* PROVIDED PASSAGE *
┌────────

The following information comes from DailyMed, the official FDA label information provider for drugs.

Usual Adult Dose for:

The initial dosage of prednisone may vary from 5 mg to 60 mg per day, depending on the specific disease being treated. In situations of less severity lower doses will generally suffice, while in selected patients higher initial doses may be required. The initial dosage should be maintained or adjusted until a satisfactory response is noted. If after a reasonable period of time there is a lack of satisfactory clinical response, prednisone should be discontinued and the patient transferred to other appropriate therapy.

IT SHOULD BE EMPHASIZED THAT DOSAGE REQUIREMENTS ARE VARIABLE AND MUST BE INDIVIDUALIZED ON THE BASIS OF THE DISEASE UNDER TREATMENT AND THE RESPONSE OF THE PATIENT.

Gastric irritation may be reduced if taken before, during, or immediately after meals or with food or milk.

The maximal activity of the adrenal cortex is between 2 am and 8 am, and it is minimal between 4 pm and midnight. Exogenous corticosteroids suppress adrenocortical activity the least when given at the time of maximal activity (am) for single dose administration. Therefore, it is recommended that prednisone be administered in the morning prior to 9 am and when large doses are given, administration of antacids between meals to help prevent peptic ulcers. Multiple dose therapy should be evenly distributed in evenly spaced intervals throughout the day.

Dietary salt restriction may be advisable in patients.

Do not stop taking this medicine without first talking to your doctor. Avoid abrupt withdrawal of therapy.

After a favorable response is noted, the proper maintenance dosage should be determined by decreasing the initial drug dosage in small increments at appropriate time intervals until the lowest dosage which will maintain an adequate clinical response is reached. It should be kept in mind that constant monitoring is needed in regard to drug dosage.

Included in the situations which may make dosage adjustments necessary are changes in clinical status secondary to remissions or exacerbations in the disease process, the patient’s individual drug responsiveness, and the effect of patient exposure to stressful situations not directly related to the disease entity under treatment; in this latter situation, it may be necessary to increase the dosage of prednisone for a period of time consistent with the patient’s condition. If after long-term therapy the drug is to be stopped, it is recommended that it be withdrawn gradually rather than abruptly.

Multiple Sclerosis

In the treatment of acute exacerbations of multiple sclerosis daily doses of 200 mg (or more if acute exacerbation) of prednisolone for a week followed by 80 mg every other day for 1 month (physicians may choose to do a longer/different taper depending on the patient’s individual situation) have been shown to be effective. (Dosage range is the same for prednisone and prednisolone.)

Other Uses

NOTE: There are many other uses for prednisone including Iodinated contrast media allergic-like reaction, myopathies, asthma exacerbation, angioedema, gout, and many other indications. Always follow your physician’s instructions when taking steroids, as taking incorrectly may be harmful. Also, there are many other indications for prednisone that are “off-label use,” which implies uses for a medication that have not officially been approved.

Common doses: (note many doses are patient specific, which is why we did not include all regimens)

└────────

* TASK DETAILS *
Please extend the prednisone dosing text above, continuing after its final line about common doses.

* EXERCISE DATA *
┌────────

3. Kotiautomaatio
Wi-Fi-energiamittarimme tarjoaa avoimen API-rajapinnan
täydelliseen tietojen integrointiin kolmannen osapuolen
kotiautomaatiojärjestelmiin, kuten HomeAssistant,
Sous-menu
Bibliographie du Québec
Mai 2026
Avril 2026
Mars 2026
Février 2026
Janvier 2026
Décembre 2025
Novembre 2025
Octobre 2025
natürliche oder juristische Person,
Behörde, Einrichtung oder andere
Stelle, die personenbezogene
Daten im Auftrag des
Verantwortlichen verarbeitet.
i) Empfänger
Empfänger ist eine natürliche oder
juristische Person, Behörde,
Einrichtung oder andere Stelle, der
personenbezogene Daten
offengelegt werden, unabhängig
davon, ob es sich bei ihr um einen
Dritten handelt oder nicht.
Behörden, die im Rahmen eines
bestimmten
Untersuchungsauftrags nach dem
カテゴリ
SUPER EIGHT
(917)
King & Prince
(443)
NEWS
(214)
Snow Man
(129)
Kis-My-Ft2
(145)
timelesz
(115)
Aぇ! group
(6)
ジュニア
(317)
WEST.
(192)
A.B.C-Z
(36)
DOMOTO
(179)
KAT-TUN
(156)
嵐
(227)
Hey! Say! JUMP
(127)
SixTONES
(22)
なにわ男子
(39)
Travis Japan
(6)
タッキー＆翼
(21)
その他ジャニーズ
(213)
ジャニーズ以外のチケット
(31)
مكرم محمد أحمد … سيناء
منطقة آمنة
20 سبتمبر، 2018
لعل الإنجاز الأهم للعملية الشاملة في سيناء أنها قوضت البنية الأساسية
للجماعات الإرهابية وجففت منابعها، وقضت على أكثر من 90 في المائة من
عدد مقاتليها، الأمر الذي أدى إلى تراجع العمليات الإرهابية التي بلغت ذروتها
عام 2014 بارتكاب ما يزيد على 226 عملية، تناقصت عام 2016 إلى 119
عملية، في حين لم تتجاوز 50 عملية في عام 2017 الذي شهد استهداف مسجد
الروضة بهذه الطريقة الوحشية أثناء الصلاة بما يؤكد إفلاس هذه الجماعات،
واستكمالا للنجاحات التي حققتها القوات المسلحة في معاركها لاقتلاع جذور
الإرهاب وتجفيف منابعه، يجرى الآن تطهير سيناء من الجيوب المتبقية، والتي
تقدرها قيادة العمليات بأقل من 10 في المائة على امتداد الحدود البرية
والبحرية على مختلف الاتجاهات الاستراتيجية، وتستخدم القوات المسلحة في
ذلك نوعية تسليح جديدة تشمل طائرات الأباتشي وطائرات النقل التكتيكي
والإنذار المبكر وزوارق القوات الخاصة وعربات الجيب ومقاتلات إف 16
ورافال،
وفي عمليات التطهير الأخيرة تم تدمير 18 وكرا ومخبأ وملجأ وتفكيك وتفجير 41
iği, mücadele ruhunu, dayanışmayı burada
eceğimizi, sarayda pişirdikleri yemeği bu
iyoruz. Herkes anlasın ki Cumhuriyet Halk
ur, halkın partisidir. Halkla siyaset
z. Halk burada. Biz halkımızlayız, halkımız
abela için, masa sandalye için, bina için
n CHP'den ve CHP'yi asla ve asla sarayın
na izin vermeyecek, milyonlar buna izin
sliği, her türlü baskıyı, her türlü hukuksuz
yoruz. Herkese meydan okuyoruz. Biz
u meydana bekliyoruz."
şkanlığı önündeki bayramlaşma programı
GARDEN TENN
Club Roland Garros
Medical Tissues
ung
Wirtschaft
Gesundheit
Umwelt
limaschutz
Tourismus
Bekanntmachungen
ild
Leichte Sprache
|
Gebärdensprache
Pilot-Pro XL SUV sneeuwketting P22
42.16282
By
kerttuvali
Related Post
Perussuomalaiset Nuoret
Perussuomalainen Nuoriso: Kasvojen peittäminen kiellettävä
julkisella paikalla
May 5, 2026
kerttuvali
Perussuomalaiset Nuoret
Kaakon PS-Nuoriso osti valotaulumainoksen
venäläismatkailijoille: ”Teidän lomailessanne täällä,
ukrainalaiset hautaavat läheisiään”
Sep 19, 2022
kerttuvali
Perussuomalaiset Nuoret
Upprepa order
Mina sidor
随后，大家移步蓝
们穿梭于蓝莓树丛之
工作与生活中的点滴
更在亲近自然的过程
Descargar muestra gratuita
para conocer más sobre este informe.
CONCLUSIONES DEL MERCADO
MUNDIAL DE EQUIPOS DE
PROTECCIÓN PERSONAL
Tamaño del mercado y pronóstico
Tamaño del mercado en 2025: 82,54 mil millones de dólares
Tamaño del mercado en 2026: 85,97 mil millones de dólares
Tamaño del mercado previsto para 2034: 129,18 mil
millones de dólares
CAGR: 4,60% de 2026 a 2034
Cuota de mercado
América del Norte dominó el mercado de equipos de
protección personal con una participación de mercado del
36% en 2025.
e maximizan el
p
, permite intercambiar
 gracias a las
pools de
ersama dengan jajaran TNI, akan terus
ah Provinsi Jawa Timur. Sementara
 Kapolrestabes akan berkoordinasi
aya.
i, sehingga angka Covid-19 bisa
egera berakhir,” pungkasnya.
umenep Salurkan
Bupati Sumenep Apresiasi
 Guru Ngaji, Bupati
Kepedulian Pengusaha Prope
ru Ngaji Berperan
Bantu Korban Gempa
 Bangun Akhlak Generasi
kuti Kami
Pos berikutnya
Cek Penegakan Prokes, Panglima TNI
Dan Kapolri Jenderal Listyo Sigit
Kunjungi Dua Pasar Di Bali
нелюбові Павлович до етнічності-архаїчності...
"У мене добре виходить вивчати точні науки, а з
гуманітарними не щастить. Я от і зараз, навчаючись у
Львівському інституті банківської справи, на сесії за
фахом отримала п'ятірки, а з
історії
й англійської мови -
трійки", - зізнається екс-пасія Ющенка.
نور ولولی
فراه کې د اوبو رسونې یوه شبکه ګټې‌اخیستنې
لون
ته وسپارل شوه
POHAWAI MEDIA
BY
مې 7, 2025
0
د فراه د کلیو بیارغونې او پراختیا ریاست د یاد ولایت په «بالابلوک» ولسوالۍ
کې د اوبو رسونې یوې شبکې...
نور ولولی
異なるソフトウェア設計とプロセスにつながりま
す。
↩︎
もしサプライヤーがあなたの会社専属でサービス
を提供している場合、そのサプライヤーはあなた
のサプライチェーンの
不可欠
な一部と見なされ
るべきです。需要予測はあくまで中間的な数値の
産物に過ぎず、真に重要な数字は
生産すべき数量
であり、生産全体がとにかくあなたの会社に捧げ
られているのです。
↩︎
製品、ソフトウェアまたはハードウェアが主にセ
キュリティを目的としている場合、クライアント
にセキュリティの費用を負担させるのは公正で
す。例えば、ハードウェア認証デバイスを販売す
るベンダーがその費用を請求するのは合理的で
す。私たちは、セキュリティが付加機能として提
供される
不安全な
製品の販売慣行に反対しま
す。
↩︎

└────────

* ANSWER SPACE *
Asthma Exacerbation: 40-60 mg each day for 3-10 days

Gout: 30 – 40 mg each day

Alternate Day Therapy

Alternate day therapy is a corticosteroid dosing regimen in which twice the usual daily dose of corticoid is administered every other morning. The purpose of this mode of therapy is to provide the patient requiring long-term pharmacologic dose treatment with the beneficial effects of corticoids while minimizing certain undesirable effects, including pituitary-adrenal suppression, the cushingoid state, corticoid withdrawal symptoms, and growth suppression in children.

The rationale for this treatment schedule is based on two major premises: (a) the anti-inflammatory or therapeutic effect of corticoids persists longer than their physical presence and metabolic effects and (b) administration of the corticosteroid every other morning allows for re-establishment of more nearly normal hypothalamic-pituitary-adrenal (HPA) activity on the off-steroid day.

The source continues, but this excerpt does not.